Fine-tune vs prompt engineer
This is the most important decision. Prompt engineering first, always. Fine-tuning has real costs and risks — do it only when you have a concrete reason.
| Signal | Recommendation |
|---|---|
| < 100 examples | Prompt engineer with few-shot |
| 100–1 000 examples | Evaluate both; fine-tune if accuracy still insufficient |
| > 1 000 high-quality examples | Fine-tuning is worth evaluating |
| Need consistent output format | Fine-tuning wins (reduces token waste on format instructions) |
| Need domain-specific style/tone | Fine-tuning wins |
| Need new factual knowledge | Fine-tuning is unreliable — use RAG instead |
| Latency sensitive (smaller model must match larger model) | Fine-tuning is the path |
The dangerous misconception: fine-tuning teaches the model new facts. It does not — or does so unreliably. It adjusts behaviour, style, and output format. For factual grounding, use RAG.
Full fine-tuning
All model weights are updated. Requires the full model in VRAM plus gradient and optimiser state — roughly 4× model parameter memory in fp32 (Adam) or 2× with bf16 + gradient checkpointing. A 7B model in fp16 is ~14 GB; full fine-tuning needs ~56 GB — that is at minimum 2× A100 80GB GPUs.
Full fine-tuning risks catastrophic forgetting: the model loses general capabilities as it overfits to the training distribution.
PEFT: Parameter-Efficient Fine-Tuning
PEFT methods update a small fraction of weights while freezing the base model. The dominant technique is LoRA.

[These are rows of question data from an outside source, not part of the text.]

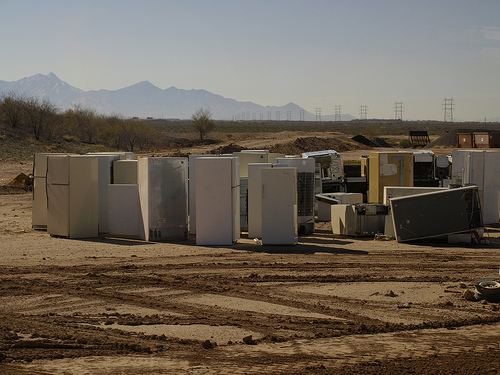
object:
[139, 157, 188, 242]
fridges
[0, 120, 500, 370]
junk yard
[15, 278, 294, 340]
tire tracks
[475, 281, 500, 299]
wheel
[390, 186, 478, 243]
back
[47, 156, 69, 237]
front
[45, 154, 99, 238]
fridge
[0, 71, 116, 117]
mountains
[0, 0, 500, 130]
background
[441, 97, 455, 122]
power poles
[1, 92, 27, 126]
trees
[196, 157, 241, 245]
fridge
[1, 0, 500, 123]
sky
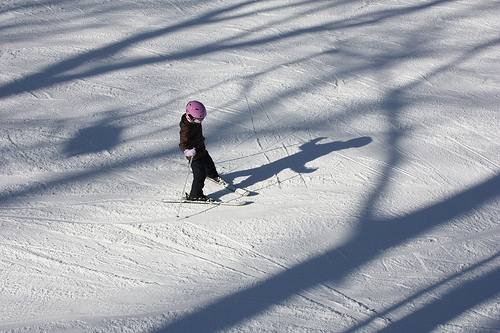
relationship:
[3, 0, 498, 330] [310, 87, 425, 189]
tree shadows on snow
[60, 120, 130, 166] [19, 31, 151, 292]
shadow on slope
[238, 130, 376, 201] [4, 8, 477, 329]
shadow on slope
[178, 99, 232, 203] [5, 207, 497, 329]
person in snow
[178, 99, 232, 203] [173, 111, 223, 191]
person wearing clothes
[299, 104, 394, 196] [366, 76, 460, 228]
shadow on snow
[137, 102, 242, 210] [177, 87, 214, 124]
person wearing helmet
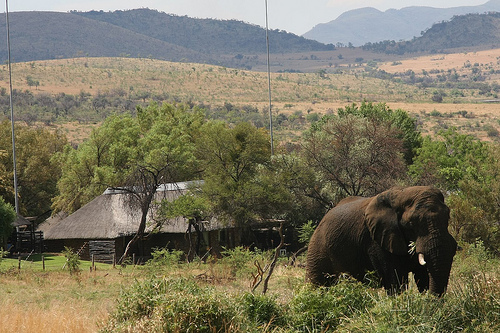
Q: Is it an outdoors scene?
A: Yes, it is outdoors.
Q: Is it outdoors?
A: Yes, it is outdoors.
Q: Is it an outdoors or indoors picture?
A: It is outdoors.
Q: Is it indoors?
A: No, it is outdoors.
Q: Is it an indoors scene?
A: No, it is outdoors.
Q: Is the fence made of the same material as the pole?
A: No, the fence is made of wood and the pole is made of metal.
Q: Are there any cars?
A: No, there are no cars.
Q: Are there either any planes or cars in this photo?
A: No, there are no cars or planes.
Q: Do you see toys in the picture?
A: No, there are no toys.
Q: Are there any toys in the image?
A: No, there are no toys.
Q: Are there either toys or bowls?
A: No, there are no toys or bowls.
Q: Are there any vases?
A: No, there are no vases.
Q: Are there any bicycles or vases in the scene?
A: No, there are no vases or bicycles.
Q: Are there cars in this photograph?
A: No, there are no cars.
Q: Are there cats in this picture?
A: No, there are no cats.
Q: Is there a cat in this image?
A: No, there are no cats.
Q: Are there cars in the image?
A: No, there are no cars.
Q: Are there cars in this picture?
A: No, there are no cars.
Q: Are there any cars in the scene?
A: No, there are no cars.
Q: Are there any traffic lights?
A: No, there are no traffic lights.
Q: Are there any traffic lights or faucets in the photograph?
A: No, there are no traffic lights or faucets.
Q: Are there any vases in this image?
A: No, there are no vases.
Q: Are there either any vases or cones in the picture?
A: No, there are no vases or cones.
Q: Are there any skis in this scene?
A: No, there are no skis.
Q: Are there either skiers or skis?
A: No, there are no skis or skiers.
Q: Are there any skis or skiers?
A: No, there are no skis or skiers.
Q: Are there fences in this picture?
A: Yes, there is a fence.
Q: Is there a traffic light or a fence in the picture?
A: Yes, there is a fence.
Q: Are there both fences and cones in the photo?
A: No, there is a fence but no cones.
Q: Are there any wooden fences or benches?
A: Yes, there is a wood fence.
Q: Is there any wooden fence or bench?
A: Yes, there is a wood fence.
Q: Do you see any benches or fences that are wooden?
A: Yes, the fence is wooden.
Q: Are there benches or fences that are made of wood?
A: Yes, the fence is made of wood.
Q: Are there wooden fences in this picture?
A: Yes, there is a wood fence.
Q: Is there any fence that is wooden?
A: Yes, there is a fence that is wooden.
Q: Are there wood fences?
A: Yes, there is a fence that is made of wood.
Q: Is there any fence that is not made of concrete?
A: Yes, there is a fence that is made of wood.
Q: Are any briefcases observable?
A: No, there are no briefcases.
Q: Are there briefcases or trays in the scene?
A: No, there are no briefcases or trays.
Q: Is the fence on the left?
A: Yes, the fence is on the left of the image.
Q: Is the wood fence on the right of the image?
A: No, the fence is on the left of the image.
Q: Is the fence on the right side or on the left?
A: The fence is on the left of the image.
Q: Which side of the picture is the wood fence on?
A: The fence is on the left of the image.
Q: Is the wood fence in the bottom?
A: Yes, the fence is in the bottom of the image.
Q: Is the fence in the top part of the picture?
A: No, the fence is in the bottom of the image.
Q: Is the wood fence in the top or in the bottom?
A: The fence is in the bottom of the image.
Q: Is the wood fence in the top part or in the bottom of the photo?
A: The fence is in the bottom of the image.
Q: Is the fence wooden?
A: Yes, the fence is wooden.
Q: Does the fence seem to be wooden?
A: Yes, the fence is wooden.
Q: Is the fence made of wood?
A: Yes, the fence is made of wood.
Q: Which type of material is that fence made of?
A: The fence is made of wood.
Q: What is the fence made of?
A: The fence is made of wood.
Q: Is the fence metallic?
A: No, the fence is wooden.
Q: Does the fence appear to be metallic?
A: No, the fence is wooden.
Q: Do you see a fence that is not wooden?
A: No, there is a fence but it is wooden.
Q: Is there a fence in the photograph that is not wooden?
A: No, there is a fence but it is wooden.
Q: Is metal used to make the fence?
A: No, the fence is made of wood.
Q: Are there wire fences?
A: No, there is a fence but it is made of wood.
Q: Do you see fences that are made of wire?
A: No, there is a fence but it is made of wood.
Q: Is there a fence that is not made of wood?
A: No, there is a fence but it is made of wood.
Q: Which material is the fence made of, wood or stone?
A: The fence is made of wood.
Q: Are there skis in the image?
A: No, there are no skis.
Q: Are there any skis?
A: No, there are no skis.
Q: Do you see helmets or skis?
A: No, there are no skis or helmets.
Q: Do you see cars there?
A: No, there are no cars.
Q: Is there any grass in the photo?
A: Yes, there is grass.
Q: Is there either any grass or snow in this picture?
A: Yes, there is grass.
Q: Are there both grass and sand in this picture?
A: No, there is grass but no sand.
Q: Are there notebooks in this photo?
A: No, there are no notebooks.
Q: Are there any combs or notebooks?
A: No, there are no notebooks or combs.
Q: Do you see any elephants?
A: Yes, there is an elephant.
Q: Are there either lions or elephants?
A: Yes, there is an elephant.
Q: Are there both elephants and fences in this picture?
A: Yes, there are both an elephant and a fence.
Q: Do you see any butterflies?
A: No, there are no butterflies.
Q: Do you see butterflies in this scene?
A: No, there are no butterflies.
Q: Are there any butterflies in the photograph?
A: No, there are no butterflies.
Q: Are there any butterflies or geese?
A: No, there are no butterflies or geese.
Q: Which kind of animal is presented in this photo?
A: The animal is an elephant.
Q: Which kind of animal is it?
A: The animal is an elephant.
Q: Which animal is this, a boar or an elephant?
A: That is an elephant.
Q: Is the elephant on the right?
A: Yes, the elephant is on the right of the image.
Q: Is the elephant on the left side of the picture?
A: No, the elephant is on the right of the image.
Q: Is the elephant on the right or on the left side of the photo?
A: The elephant is on the right of the image.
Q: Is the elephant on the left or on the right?
A: The elephant is on the right of the image.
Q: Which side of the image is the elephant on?
A: The elephant is on the right of the image.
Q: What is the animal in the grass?
A: The animal is an elephant.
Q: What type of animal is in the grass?
A: The animal is an elephant.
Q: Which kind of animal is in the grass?
A: The animal is an elephant.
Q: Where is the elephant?
A: The elephant is in the grass.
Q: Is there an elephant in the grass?
A: Yes, there is an elephant in the grass.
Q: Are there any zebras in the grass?
A: No, there is an elephant in the grass.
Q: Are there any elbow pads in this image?
A: No, there are no elbow pads.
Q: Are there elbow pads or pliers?
A: No, there are no elbow pads or pliers.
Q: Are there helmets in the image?
A: No, there are no helmets.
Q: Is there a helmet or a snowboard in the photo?
A: No, there are no helmets or snowboards.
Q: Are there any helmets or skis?
A: No, there are no skis or helmets.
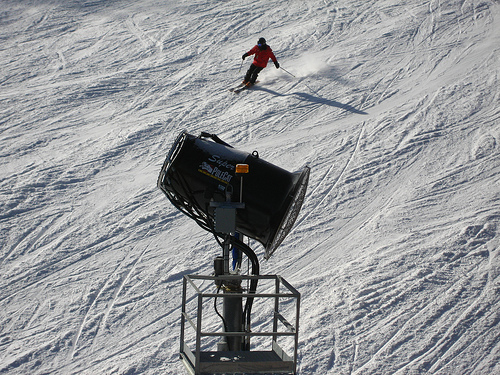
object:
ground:
[0, 0, 500, 375]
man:
[240, 37, 280, 89]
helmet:
[259, 37, 266, 44]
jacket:
[246, 45, 277, 68]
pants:
[244, 63, 264, 84]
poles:
[239, 60, 244, 73]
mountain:
[0, 0, 500, 375]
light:
[155, 130, 311, 260]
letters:
[208, 155, 220, 162]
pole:
[279, 66, 296, 78]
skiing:
[219, 69, 274, 96]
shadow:
[248, 84, 370, 116]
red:
[260, 52, 268, 60]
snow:
[0, 0, 500, 375]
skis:
[234, 79, 260, 93]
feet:
[246, 81, 253, 86]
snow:
[295, 37, 332, 78]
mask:
[258, 42, 266, 47]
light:
[236, 163, 249, 173]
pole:
[240, 177, 243, 204]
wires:
[159, 162, 259, 352]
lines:
[330, 236, 494, 334]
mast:
[213, 237, 244, 352]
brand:
[198, 155, 234, 185]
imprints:
[416, 2, 487, 47]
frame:
[176, 273, 301, 375]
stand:
[176, 202, 301, 375]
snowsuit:
[243, 45, 278, 83]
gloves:
[242, 54, 248, 61]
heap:
[0, 0, 163, 137]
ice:
[0, 58, 140, 146]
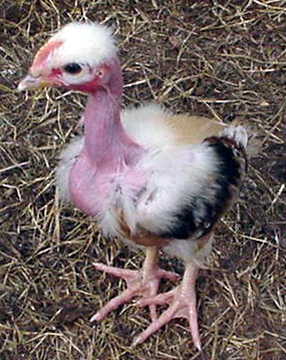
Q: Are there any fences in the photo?
A: No, there are no fences.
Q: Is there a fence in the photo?
A: No, there are no fences.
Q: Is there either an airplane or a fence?
A: No, there are no fences or airplanes.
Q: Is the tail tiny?
A: Yes, the tail is tiny.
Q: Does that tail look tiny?
A: Yes, the tail is tiny.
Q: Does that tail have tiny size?
A: Yes, the tail is tiny.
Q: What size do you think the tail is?
A: The tail is tiny.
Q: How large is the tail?
A: The tail is tiny.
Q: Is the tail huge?
A: No, the tail is tiny.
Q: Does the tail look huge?
A: No, the tail is tiny.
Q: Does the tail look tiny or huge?
A: The tail is tiny.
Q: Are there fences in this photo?
A: No, there are no fences.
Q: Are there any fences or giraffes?
A: No, there are no fences or giraffes.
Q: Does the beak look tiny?
A: Yes, the beak is tiny.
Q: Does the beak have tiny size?
A: Yes, the beak is tiny.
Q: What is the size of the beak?
A: The beak is tiny.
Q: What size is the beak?
A: The beak is tiny.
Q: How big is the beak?
A: The beak is tiny.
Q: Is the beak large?
A: No, the beak is tiny.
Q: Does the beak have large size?
A: No, the beak is tiny.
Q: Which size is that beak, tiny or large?
A: The beak is tiny.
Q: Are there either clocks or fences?
A: No, there are no fences or clocks.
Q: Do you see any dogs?
A: No, there are no dogs.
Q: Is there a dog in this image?
A: No, there are no dogs.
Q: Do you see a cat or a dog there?
A: No, there are no dogs or cats.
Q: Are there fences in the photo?
A: No, there are no fences.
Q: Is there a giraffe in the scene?
A: No, there are no giraffes.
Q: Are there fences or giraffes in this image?
A: No, there are no giraffes or fences.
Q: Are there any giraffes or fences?
A: No, there are no giraffes or fences.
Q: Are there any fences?
A: No, there are no fences.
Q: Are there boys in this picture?
A: No, there are no boys.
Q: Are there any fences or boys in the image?
A: No, there are no boys or fences.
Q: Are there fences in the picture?
A: No, there are no fences.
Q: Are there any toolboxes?
A: No, there are no toolboxes.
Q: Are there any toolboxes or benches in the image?
A: No, there are no toolboxes or benches.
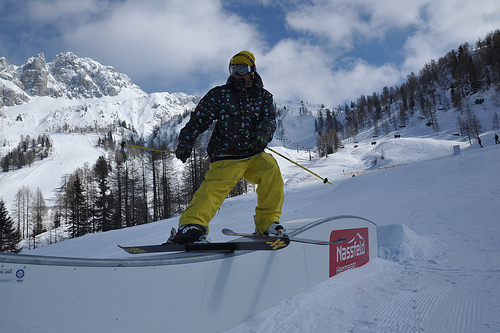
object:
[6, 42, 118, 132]
hill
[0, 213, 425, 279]
railing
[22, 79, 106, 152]
snow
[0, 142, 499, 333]
hill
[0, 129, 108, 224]
track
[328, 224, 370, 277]
sign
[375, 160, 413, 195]
ground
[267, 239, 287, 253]
design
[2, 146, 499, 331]
rail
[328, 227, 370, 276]
logo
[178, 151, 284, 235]
pants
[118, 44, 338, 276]
pizza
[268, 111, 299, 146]
wall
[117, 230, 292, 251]
board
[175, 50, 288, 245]
man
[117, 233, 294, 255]
ski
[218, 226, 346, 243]
ski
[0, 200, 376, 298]
ski slide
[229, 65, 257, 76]
goggles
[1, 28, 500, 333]
mountain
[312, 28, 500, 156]
trees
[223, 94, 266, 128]
design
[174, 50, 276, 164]
jacket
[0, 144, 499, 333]
snow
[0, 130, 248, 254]
trees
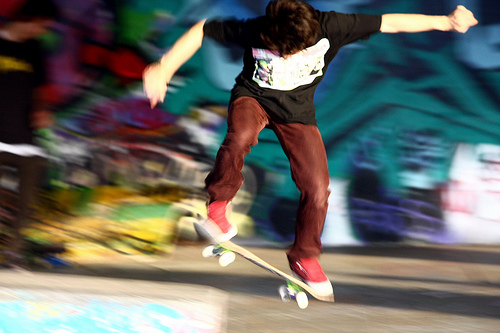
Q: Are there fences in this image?
A: No, there are no fences.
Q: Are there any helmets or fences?
A: No, there are no fences or helmets.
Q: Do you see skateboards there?
A: Yes, there is a skateboard.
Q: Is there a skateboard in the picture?
A: Yes, there is a skateboard.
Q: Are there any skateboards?
A: Yes, there is a skateboard.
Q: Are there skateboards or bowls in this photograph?
A: Yes, there is a skateboard.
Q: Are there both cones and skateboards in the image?
A: No, there is a skateboard but no cones.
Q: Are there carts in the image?
A: No, there are no carts.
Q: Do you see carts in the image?
A: No, there are no carts.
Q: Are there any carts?
A: No, there are no carts.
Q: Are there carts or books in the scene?
A: No, there are no carts or books.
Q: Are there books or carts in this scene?
A: No, there are no carts or books.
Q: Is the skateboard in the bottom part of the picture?
A: Yes, the skateboard is in the bottom of the image.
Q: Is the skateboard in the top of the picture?
A: No, the skateboard is in the bottom of the image.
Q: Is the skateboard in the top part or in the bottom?
A: The skateboard is in the bottom of the image.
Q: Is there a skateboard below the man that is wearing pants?
A: Yes, there is a skateboard below the man.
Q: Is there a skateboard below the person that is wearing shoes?
A: Yes, there is a skateboard below the man.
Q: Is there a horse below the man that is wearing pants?
A: No, there is a skateboard below the man.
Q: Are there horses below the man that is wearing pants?
A: No, there is a skateboard below the man.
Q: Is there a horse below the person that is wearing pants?
A: No, there is a skateboard below the man.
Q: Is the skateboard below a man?
A: Yes, the skateboard is below a man.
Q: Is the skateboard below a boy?
A: No, the skateboard is below a man.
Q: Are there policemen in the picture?
A: No, there are no policemen.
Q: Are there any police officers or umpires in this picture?
A: No, there are no police officers or umpires.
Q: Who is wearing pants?
A: The man is wearing pants.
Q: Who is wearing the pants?
A: The man is wearing pants.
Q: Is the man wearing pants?
A: Yes, the man is wearing pants.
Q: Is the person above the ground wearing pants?
A: Yes, the man is wearing pants.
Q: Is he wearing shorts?
A: No, the man is wearing pants.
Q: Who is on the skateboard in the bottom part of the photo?
A: The man is on the skateboard.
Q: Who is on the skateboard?
A: The man is on the skateboard.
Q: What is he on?
A: The man is on the skateboard.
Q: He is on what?
A: The man is on the skateboard.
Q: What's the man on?
A: The man is on the skateboard.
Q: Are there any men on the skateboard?
A: Yes, there is a man on the skateboard.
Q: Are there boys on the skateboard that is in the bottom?
A: No, there is a man on the skateboard.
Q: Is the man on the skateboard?
A: Yes, the man is on the skateboard.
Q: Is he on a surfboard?
A: No, the man is on the skateboard.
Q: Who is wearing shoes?
A: The man is wearing shoes.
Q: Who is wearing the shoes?
A: The man is wearing shoes.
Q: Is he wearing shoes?
A: Yes, the man is wearing shoes.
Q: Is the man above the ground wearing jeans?
A: No, the man is wearing shoes.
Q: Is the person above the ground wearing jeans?
A: No, the man is wearing shoes.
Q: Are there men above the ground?
A: Yes, there is a man above the ground.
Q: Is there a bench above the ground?
A: No, there is a man above the ground.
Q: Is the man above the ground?
A: Yes, the man is above the ground.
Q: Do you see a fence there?
A: No, there are no fences.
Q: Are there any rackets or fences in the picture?
A: No, there are no fences or rackets.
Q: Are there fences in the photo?
A: No, there are no fences.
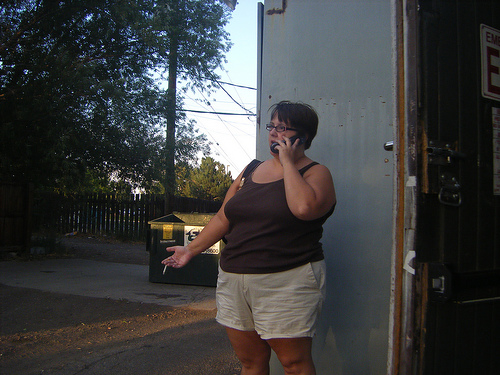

LoRA — Low-Rank Adaptation
The key insight: weight updates during fine-tuning are low-rank. Instead of updating the full weight matrix W (shape d × d), LoRA injects two small matrices A (d × r) and B (r × d) where r << d:
W_new = W_frozen + B × A
At rank r=8 on a weight matrix of shape 4096×4096: original parameters = 16.7M, LoRA parameters = 2 × 4096 × 8 = 65 536. That is 99.6% parameter reduction.
from peft import get_peft_model, LoraConfig, TaskType
config = LoraConfig(
task_type=TaskType.CAUSAL_LM,
r=8, # rank — higher = more capacity, more params, potential overfitting
lora_alpha=32, # scaling factor, typically 2× to 4× r
lora_dropout=0.1,
target_modules=["q_proj", "v_proj"] # which weight matrices to adapt
)
model = get_peft_model(base_model, config)
model.print_trainable_parameters()
# trainable params: 4,194,304 || all params: 6,742,609,920 || trainable: 0.06%
Rank sensitivity: r=4 is often sufficient for style/format tasks. r=16–64 for complex domain adaptation. Higher rank raises the risk of overfitting on small datasets.
QLoRA — Quantised LoRA
QLoRA (Dettmers et al., 2023) loads the base model in 4-bit NF4 quantisation (reducing memory by ~4×), then trains LoRA adapters in bf16. A 7B model that normally needs 14 GB VRAM fits in ~5 GB, enabling fine-tuning on a single consumer GPU.
from transformers import BitsAndBytesConfig
bnb_config = BitsAndBytesConfig(
load_in_4bit=True,
bnb_4bit_quant_type="nf4",
bnb_4bit_compute_dtype=torch.bfloat16,
bnb_4bit_use_double_quant=True
)
model = AutoModelForCausalLM.from_pretrained(model_id, quantization_config=bnb_config)
Dataset preparation for instruction tuning
Format: each example is a (instruction, input, output) triple, serialised as a chat message sequence. Common formats: Alpaca, ShareGPT, ChatML.
{"messages": [
{"role": "system", "content": "You extract structured data from legal contracts."},
{"role": "user", "content": "Contract text: ... Extract party names and dates."},
{"role": "assistant", "content": "{\"party_a\": \"Acme Corp\", \"party_b\": \"XYZ Ltd\", \"effective_date\": \"2024-03-01\"}"}
]}
Quality over quantity. 500 carefully curated, diverse, correctly labelled examples beat 10 000 noisy ones. Common quality issues: output inconsistency across similar inputs, outputs that contradict the base model’s capabilities, mislabelled examples. Spend 80% of your dataset effort on cleaning.
Catastrophic forgetting
Fine-tuning on a narrow domain degrades general capabilities. Mitigations:
- Mix a small amount (~10%) of general instruction-following data into your fine-tuning set
- Use PEFT (LoRA) rather than full fine-tuning — the frozen base retains general knowledge
- Evaluate on a held-out general benchmark before and after training
Cost reality check
| Scenario | Compute | Time | Approx cost (cloud) |
|---|---|---|---|
| QLoRA 7B, 1k examples | 1× A10G 24GB | ~2 hours | ~$3 |
| LoRA 7B, 10k examples | 1× A100 80GB | ~4 hours | ~$12 |
| Full FT 13B, 50k examples | 4× A100 80GB | ~24 hours | ~$300 |
| Full FT 70B, 50k examples | 8× A100 80GB | ~5 days | ~$3 000 |
Serving adds cost: LoRA adapters are typically merged back into base weights for serving (no runtime overhead), or loaded dynamically with adapter servers (adds latency, enables adapter hot-swapping per tenant).